- _MATERIALS PROVIDED_
--- START ---
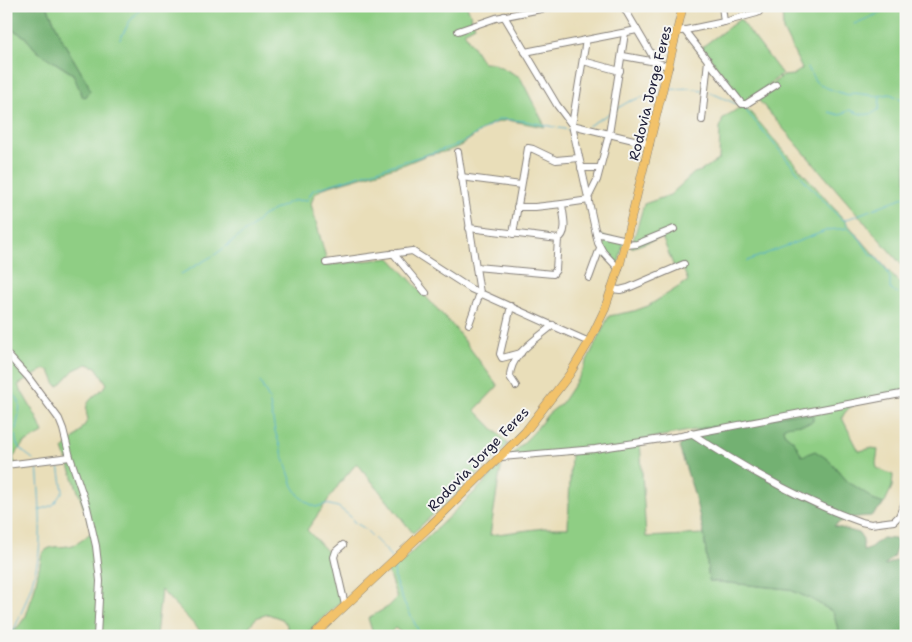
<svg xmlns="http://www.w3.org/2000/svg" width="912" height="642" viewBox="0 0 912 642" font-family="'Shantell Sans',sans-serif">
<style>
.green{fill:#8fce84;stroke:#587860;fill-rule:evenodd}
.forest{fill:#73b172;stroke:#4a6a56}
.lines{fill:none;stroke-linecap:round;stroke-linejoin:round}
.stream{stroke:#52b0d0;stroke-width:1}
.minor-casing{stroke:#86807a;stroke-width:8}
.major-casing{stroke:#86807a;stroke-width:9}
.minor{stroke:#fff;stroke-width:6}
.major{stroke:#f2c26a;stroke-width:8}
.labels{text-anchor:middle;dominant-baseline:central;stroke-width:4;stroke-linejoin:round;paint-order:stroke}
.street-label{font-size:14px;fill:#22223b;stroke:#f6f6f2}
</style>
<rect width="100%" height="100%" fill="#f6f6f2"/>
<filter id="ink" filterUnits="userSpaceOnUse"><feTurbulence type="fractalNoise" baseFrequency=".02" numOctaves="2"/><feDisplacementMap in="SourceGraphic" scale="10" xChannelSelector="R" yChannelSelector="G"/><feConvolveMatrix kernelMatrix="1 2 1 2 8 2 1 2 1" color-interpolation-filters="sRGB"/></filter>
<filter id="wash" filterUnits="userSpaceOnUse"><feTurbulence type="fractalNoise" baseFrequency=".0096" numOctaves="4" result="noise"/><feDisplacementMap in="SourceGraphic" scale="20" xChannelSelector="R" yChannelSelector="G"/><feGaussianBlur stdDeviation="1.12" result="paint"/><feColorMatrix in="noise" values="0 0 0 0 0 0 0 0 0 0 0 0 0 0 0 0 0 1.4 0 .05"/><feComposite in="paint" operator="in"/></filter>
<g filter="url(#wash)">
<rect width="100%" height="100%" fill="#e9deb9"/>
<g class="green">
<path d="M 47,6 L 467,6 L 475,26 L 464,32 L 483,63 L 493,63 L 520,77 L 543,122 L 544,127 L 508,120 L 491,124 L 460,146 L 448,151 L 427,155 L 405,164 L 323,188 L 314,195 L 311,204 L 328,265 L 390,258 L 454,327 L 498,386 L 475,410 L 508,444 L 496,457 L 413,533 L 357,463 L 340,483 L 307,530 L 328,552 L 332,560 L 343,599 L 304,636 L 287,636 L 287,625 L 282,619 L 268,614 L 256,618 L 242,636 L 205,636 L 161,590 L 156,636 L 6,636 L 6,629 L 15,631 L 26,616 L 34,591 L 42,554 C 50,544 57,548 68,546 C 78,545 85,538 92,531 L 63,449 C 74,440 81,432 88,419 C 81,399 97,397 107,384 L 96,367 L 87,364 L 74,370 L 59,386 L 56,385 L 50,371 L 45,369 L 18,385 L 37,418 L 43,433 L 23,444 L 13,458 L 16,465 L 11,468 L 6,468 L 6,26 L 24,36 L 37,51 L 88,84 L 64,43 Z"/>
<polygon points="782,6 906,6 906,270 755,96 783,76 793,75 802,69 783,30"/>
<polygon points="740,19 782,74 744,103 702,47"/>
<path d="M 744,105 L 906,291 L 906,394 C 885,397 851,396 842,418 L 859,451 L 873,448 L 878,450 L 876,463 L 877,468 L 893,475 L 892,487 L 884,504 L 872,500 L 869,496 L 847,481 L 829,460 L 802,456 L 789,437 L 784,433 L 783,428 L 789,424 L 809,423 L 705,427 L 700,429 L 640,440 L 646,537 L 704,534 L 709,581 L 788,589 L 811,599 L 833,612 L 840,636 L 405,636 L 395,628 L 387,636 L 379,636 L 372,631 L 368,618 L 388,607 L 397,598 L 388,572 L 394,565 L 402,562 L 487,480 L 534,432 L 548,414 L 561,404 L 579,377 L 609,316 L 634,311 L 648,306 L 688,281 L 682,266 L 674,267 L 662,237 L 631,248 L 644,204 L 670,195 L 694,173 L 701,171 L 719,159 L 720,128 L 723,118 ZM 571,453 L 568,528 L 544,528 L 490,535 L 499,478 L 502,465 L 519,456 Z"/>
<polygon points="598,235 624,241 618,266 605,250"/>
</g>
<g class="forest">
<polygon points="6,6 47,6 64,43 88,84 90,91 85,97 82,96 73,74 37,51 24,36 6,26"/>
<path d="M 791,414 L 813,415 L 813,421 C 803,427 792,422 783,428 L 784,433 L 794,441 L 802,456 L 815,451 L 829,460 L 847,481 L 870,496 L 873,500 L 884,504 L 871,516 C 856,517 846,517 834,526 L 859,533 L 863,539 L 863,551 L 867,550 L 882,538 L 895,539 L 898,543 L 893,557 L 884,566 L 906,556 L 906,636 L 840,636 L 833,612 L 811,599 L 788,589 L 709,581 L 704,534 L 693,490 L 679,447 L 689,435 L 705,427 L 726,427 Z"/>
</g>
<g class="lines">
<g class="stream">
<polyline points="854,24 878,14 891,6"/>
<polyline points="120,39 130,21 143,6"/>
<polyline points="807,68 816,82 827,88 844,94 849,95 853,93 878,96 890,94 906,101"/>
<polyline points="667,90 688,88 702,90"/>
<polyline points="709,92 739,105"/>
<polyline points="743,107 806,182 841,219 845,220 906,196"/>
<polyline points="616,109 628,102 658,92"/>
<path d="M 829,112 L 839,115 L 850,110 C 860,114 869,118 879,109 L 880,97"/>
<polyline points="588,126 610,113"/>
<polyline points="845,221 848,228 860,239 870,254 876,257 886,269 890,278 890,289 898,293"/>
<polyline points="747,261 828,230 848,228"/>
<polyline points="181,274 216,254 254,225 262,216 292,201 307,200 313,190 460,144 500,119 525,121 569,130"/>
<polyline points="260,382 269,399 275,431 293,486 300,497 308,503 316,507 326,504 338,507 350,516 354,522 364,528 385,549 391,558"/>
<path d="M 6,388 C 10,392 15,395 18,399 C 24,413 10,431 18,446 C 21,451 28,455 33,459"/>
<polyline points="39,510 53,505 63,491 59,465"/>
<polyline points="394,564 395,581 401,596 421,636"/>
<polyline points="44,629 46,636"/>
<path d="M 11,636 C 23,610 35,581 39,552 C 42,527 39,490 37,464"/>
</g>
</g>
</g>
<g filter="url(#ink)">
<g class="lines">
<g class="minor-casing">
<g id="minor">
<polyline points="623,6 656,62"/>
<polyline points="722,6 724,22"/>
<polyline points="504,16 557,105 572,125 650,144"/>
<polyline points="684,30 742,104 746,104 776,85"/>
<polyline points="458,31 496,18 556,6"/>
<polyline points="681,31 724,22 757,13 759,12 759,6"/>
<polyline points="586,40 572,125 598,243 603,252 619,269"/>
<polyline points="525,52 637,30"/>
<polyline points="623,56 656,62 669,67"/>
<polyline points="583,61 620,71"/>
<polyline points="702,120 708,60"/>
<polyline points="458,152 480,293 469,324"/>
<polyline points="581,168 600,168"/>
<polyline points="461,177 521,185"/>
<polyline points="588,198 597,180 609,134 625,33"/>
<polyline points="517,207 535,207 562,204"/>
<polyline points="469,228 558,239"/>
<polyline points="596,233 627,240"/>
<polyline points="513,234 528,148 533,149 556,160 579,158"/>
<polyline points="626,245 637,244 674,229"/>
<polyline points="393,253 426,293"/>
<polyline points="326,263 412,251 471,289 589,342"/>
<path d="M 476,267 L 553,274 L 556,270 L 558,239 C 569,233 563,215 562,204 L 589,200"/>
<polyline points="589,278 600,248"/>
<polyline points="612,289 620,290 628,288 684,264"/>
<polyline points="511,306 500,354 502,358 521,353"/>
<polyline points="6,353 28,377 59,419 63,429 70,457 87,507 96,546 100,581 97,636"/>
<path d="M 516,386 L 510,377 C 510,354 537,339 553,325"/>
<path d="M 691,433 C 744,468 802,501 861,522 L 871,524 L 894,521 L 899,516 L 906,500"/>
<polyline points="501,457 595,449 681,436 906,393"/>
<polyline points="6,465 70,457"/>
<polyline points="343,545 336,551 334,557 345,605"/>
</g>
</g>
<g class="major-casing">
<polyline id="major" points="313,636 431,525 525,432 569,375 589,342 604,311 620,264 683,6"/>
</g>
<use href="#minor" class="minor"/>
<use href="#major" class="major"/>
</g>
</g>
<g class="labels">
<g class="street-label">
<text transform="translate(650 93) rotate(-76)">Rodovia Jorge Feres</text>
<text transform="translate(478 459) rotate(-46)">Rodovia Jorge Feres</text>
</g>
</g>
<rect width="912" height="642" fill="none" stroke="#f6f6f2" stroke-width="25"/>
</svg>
--- END ---
Once you find the line containing "431,525 525,432 569,375", copy it and every line after it through the end of the records, exactly and nothing else.

<polyline id="major" points="313,636 431,525 525,432 569,375 589,342 604,311 620,264 683,6"/>
</g>
<use href="#minor" class="minor"/>
<use href="#major" class="major"/>
</g>
</g>
<g class="labels">
<g class="street-label">
<text transform="translate(650 93) rotate(-76)">Rodovia Jorge Feres</text>
<text transform="translate(478 459) rotate(-46)">Rodovia Jorge Feres</text>
</g>
</g>
<rect width="912" height="642" fill="none" stroke="#f6f6f2" stroke-width="25"/>
</svg>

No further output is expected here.